• WORKING DATA
· · ·

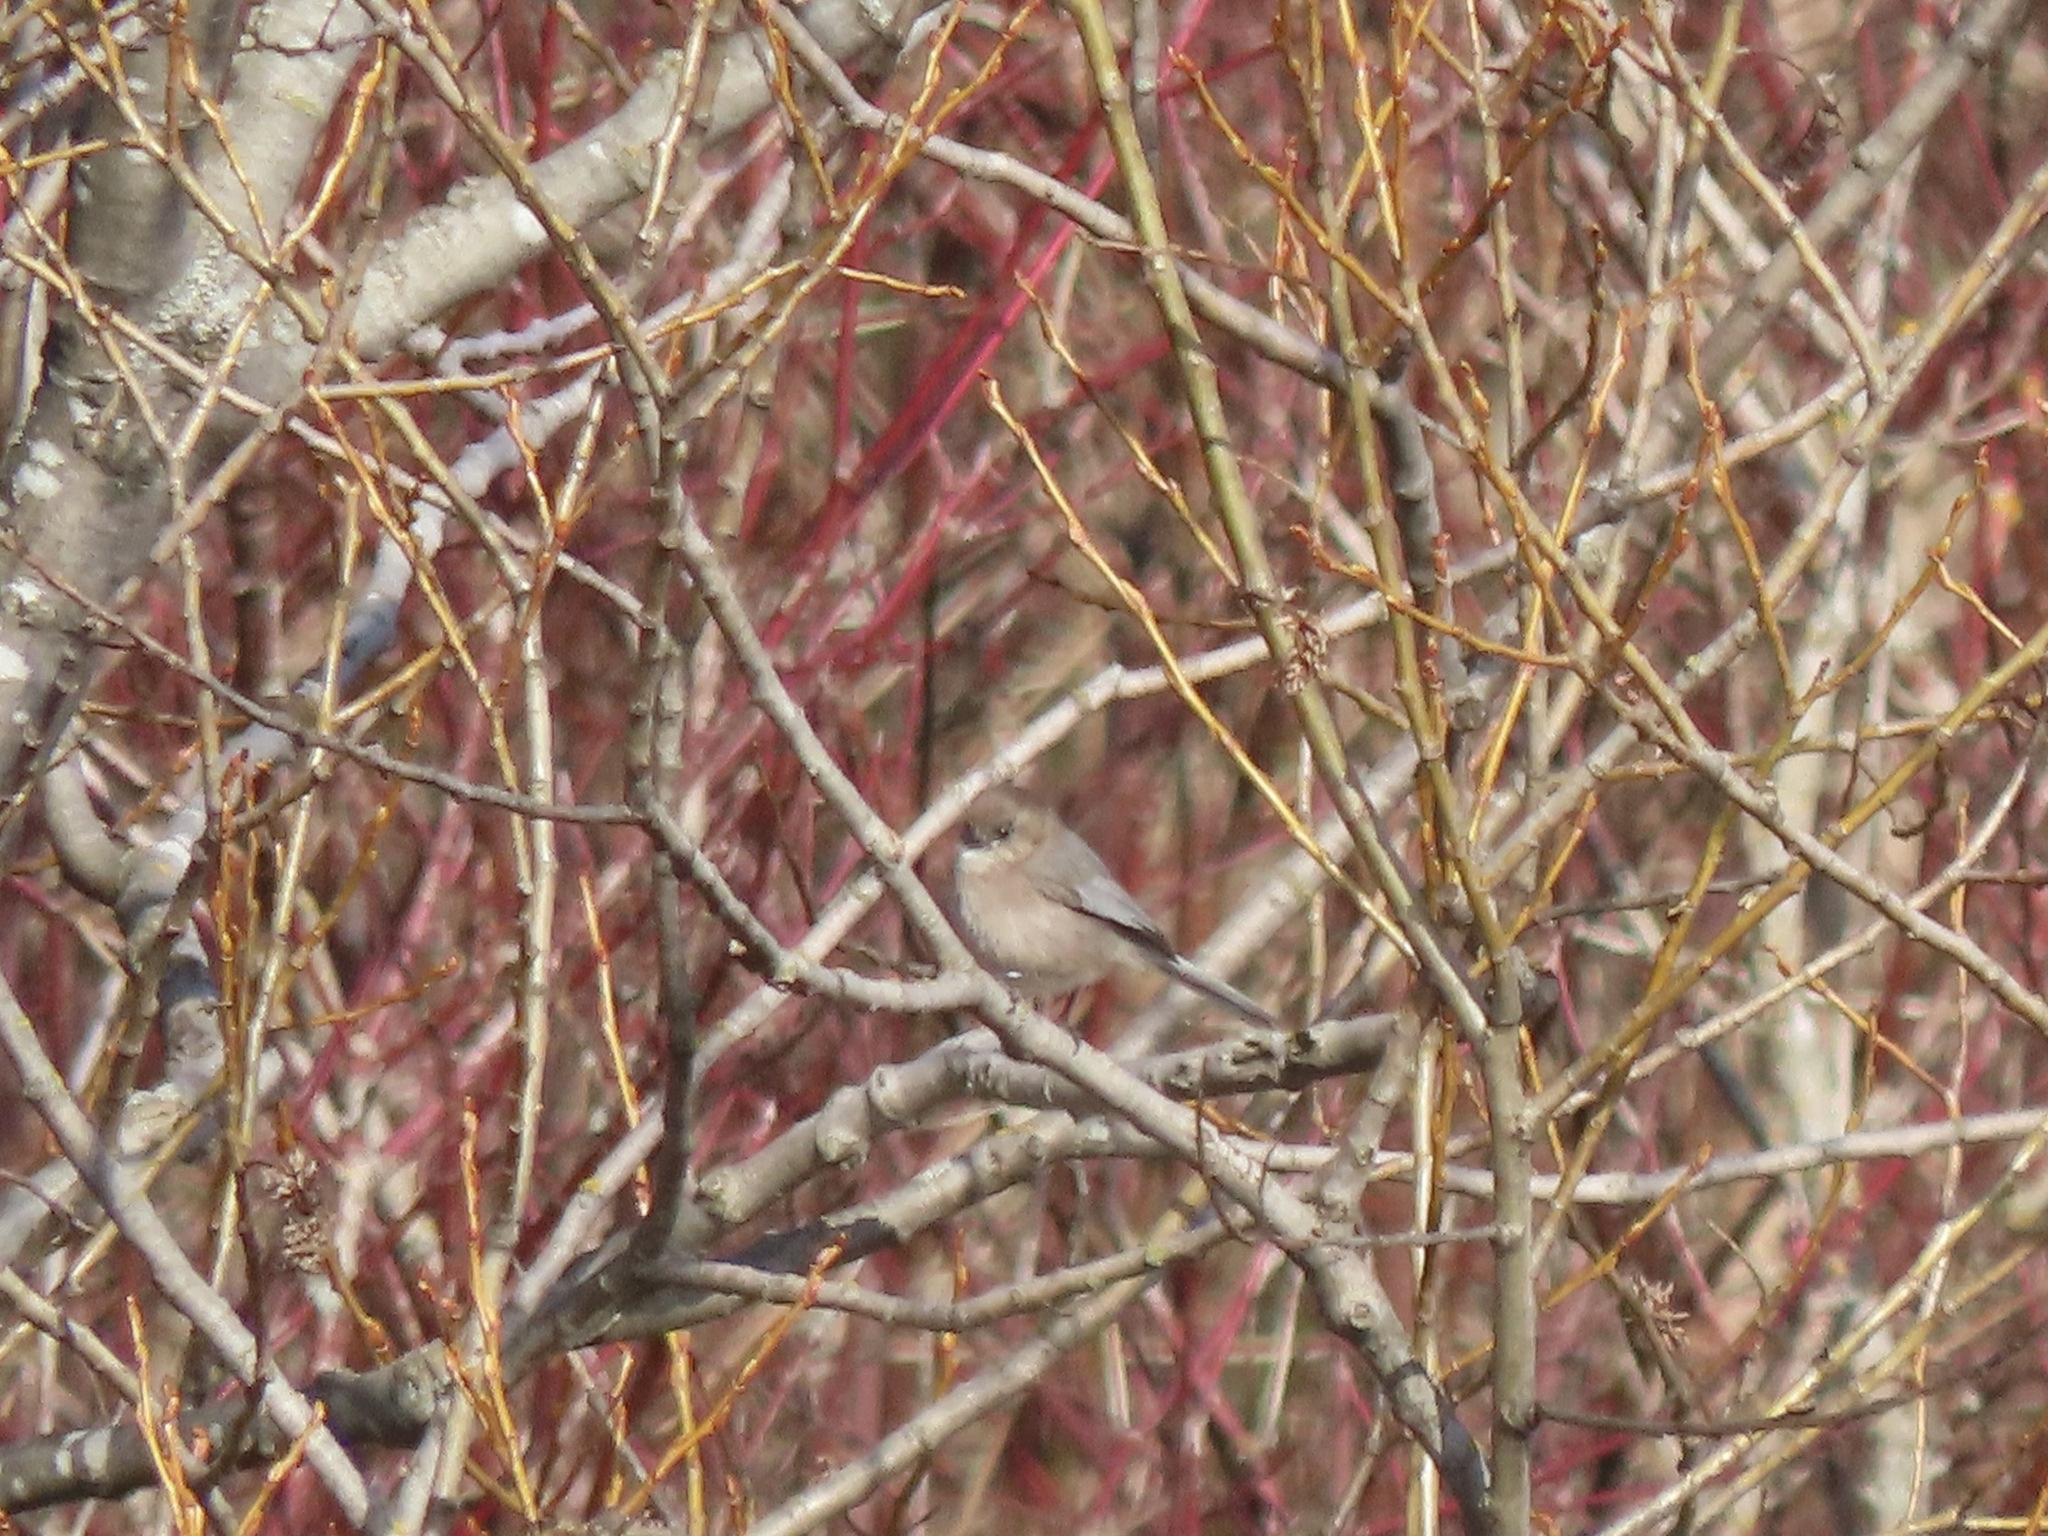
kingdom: Animalia
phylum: Chordata
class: Aves
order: Passeriformes
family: Aegithalidae
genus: Psaltriparus
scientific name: Psaltriparus minimus
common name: American bushtit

· · ·

• DESCRIPTION OF THE TASK
Write out every line of text in the records above, word for word, and leave the pictures out.

• ANSWER TO THE EXERCISE
kingdom: Animalia
phylum: Chordata
class: Aves
order: Passeriformes
family: Aegithalidae
genus: Psaltriparus
scientific name: Psaltriparus minimus
common name: American bushtit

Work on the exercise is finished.